CHP Genel Başkanı Kemal Kılıçdaroğlu, partisinin TBMM Grup Toplantısı’nda yaptığı konuşmada, İzmir’de Torbalı Belediye Başkanı İsmail Uygur’un hayatını kaybettiğini anımsattı.
Uygur’un genç, enerji dolu,Torbalı’ya çok şey verme iddiasında olan bir arkadaşları olduğunu anımsatan Kılıçdaroğlu, “Kendisine Allah’tan rahmet diliyorum. Ailesine, yakınlarına, dostlarına ve hepimize başsağlığı diliyorum, yeri cennet mekan olsun.” ifadesini kullandı.
Belediye başkanlarının bu süreçte, ellerinden gelen bütün çabaları gösterdiğini belirten Kılıçdaroğlu, şöyle konuştu:
“Bizim belediyelerin olduğu yerde, hiçbir çocuk yatağa aç gitmeyecek. Telefonlarınız 24 saat açık olacak. Kim yardım talebinde bulunuyorsa, gecenin gündüzün hangi saati olursa olsun o aileye gidilecek. Biz CHP olarak hiçbir ayrım yapmadan bu topraklarda yaşayan herkese eşit hizmet göçtüreceğiz. Hani Erdoğan diyordu ya, ‘Süt dağıtacak diyordu bir türlü süt dağıtmadı.’ Oysa aylardır süt dağıtıyorduk. Yardımı nasıl yapacaklar? Sağ elin verdiğini sol el görmeyecek. Halkçılığın, inancımızın temel kuralı budur. Bu kurala bütün belediye başkanlarımız uyuyor.”
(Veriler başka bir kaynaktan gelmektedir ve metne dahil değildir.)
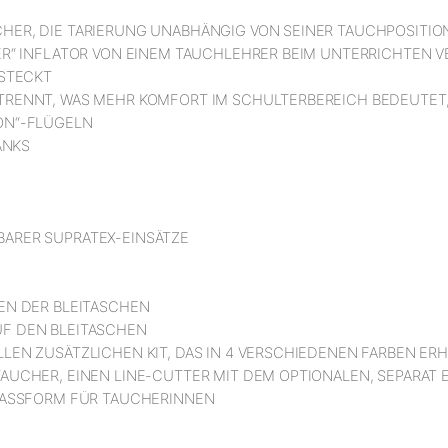
CHER, DIE TARIERUNG UNABHÄNGIG VON SEINER TAUCHPOSITI
HER“ INFLATOR VON EINEM TAUCHLEHRER BEIM UNTERRICHTEN 
 STECKT
ETRENNT, WAS MEHR KOMFORT IM SCHULTERBEREICH BEDEUTET
GON“-FLÜGELN
ANKS
BARER SUPRATEX-EINSÄTZE
ZEN DER BLEITASCHEN
UF DEN BLEITASCHEN
LEN ZUSÄTZLICHEN KIT, DAS IN 4 VERSCHIEDENEN FARBEN ERHÄ
TAUCHER, EINEN LINE-CUTTER MIT DEM OPTIONALEN, SEPARAT
E PASSFORM FÜR TAUCHERINNEN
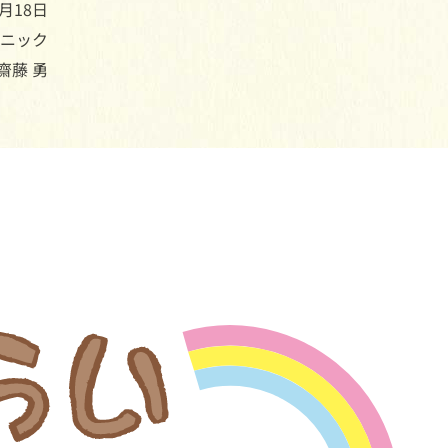
月18日
ニック
齋藤 勇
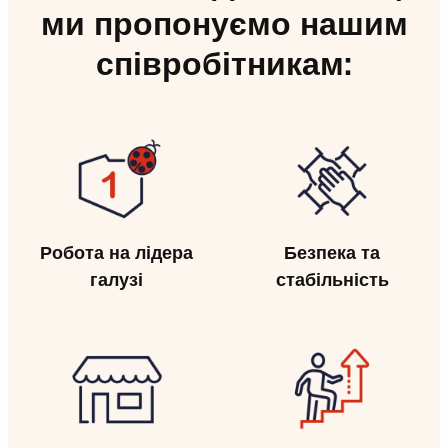
ми пропонуємо нашим
співробітникам:
Робота на лідера
Безпека та
галузі
стабільність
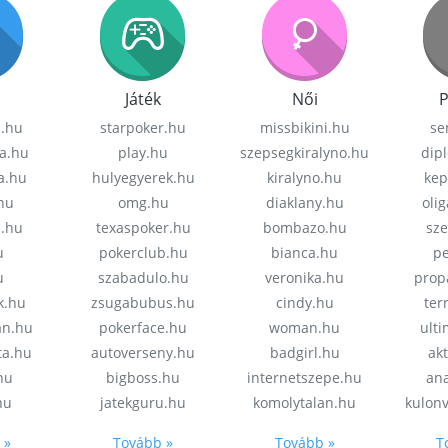
Játék
Női
P
z.hu
starpoker.hu
missbikini.hu
se
a.hu
play.hu
szepsegkiralyno.hu
dip
a.hu
hulyegyerek.hu
kiralyno.hu
kep
hu
omg.hu
diaklany.hu
oli
a.hu
texaspoker.hu
bombazo.hu
sz
u
pokerclub.hu
bianca.hu
pe
u
szabadulo.hu
veronika.hu
prop
k.hu
zsugabubus.hu
cindy.hu
ter
an.hu
pokerface.hu
woman.hu
ult
ta.hu
autoverseny.hu
badgirl.hu
akt
.hu
bigboss.hu
internetszepe.hu
an
hu
jatekguru.hu
komolytalan.hu
kulon
 »
Tovább »
Tovább »
T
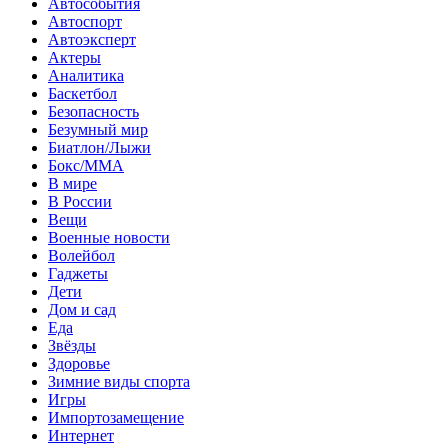
Автособытия
Автоспорт
Автоэксперт
Актеры
Аналитика
Баскетбол
Безопасность
Безумный мир
Биатлон/Лыжи
Бокс/MMA
В мире
В России
Вещи
Военные новости
Волейбол
Гаджеты
Дети
Дом и сад
Еда
Звёзды
Здоровье
Зимние виды спорта
Игры
Импортозамещение
Интернет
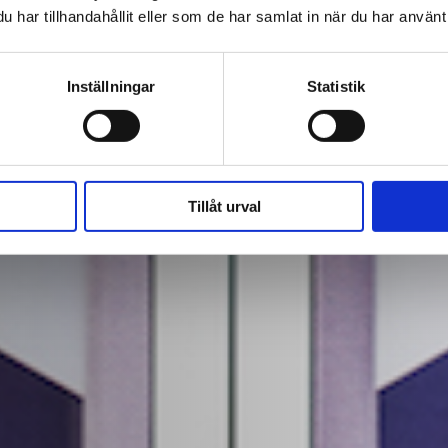
har tillhandahållit eller som de har samlat in när du har använt 
Inställningar
Statistik
Tillåt urval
Düzenli olarak her hafta bütün belediye başkanlarından yapılan yardımlarla ilgili verileri aldıklarını ifade eden Kılıçdaroğlu, 13-19 Nisan arasında 730 bin 952 haneye ayni yardım, 219 bin haneye de nakdi yardım yapıldığını kaydetti. Kılıçdaroğlu, yapılan yardımların toplam tutarının da 48 milyon 137 bin 685 lira olarak kayıtlara geçtiğini, bunu her hafta kamuoyuyla paylaşacağını bildirdi.
Türkiye’nin zor günlerden geçtiğini söyleyen Kılıçdaroğlu, “Bir salgın dönemindeyiz. Her bir vatandaşımızın canı çok değerlidir. Her vatandaşımızın salgından sağ salim kurtulması için herkesin üzerine düşen görevler var, bunların yapılması gerekiyor. Biz, salgın başladığı tarihten bu yana olayı sıcak, politik malzeme konusu yapmadık, yapmamaya da özen gösterdik. Hataları varsa, yanlışlar varsa söyledik, nelerin yapılması gerektiğini de ifade ettik.” dedi.
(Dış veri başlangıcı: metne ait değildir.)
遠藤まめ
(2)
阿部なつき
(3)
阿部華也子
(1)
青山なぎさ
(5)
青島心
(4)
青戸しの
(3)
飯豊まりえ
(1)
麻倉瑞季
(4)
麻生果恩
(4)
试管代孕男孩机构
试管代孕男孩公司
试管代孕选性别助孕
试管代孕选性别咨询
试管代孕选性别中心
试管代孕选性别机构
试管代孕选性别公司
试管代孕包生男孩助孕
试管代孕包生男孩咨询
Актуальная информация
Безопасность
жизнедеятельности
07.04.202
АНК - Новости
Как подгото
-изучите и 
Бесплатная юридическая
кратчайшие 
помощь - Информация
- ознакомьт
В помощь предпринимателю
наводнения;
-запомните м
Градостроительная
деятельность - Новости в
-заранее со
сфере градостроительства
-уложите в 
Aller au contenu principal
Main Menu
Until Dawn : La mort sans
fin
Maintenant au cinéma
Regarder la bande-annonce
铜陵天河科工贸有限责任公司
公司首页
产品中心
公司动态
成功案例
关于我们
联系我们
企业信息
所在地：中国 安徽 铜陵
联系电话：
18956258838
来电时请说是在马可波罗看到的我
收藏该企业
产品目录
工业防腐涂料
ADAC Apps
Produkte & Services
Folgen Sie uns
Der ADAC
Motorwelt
Kılıçdaroğlu, kibirle, “Ben her şeyin üstündeyim.” anlayışıyla devletin yönetilemeyeceğini, devleti yönetenlerin mütevazı ve topluma örnek olması gerektiğini söyledi.
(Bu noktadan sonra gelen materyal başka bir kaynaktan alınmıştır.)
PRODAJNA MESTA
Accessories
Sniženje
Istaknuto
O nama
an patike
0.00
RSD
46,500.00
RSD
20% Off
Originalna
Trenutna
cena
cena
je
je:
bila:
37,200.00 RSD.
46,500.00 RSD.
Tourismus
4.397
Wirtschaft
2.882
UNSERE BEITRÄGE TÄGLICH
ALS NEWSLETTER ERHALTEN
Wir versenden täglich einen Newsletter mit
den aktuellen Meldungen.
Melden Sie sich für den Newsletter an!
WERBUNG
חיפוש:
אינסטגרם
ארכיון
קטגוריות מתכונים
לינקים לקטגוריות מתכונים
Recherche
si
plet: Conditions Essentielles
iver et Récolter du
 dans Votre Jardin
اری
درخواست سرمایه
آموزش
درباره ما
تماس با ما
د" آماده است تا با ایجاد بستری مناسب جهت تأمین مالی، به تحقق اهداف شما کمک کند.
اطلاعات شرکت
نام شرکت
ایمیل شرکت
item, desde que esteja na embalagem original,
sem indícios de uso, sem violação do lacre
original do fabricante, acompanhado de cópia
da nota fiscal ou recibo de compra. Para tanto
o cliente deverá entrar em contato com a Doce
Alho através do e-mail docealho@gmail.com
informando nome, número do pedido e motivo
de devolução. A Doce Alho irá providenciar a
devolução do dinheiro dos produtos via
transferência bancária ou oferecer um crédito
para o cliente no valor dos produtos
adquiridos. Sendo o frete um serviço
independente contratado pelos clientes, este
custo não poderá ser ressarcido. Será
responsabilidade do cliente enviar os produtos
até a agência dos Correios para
Kılıçdaroğlu, Türkiye’nin Kovid-19 salgın grafiğini göstererek, mart ve nisan aylarında vakaların en yüksek noktaya ulaştığını belirtti.
Bilim Kurulu’nun hükümete ne önerdiğinin bilinmediğini ileri süren Kılıçdaroğlu, “Öyle bir noktaya geldik ki Sağlık Bakanı ’84 milyon sorumludur bundan, biz yaptık.’ diyor. Bunlar devleti yönetmiyorlar.” ifadelerini kullandı.
Kemal Kılıçdaroğlu, salgın nedeniyle Türkiye’ye turist gelmediğini dile getirerek, “Bu kadar yoğun virüsün dolaştığı bir coğrafyaya turistler niye gelsin? Oysa turizm bizim için çok ama çok önemli. Bacasız sanayi diyoruz, hava kirliliği yok. Gayet güzel bir atmosferimiz var. İnsanlar gelip, huzur içinde gelip Türkiye’de dinlenmek istiyor ama hükümet izin vermiyor.” dedi. Turizmin cari açığı kapatmada etkili olduğunu vurgulayan Kılıçdaroğlu, bu sektörün, 54 farklı alana katkı sağladığına dikkati çekti.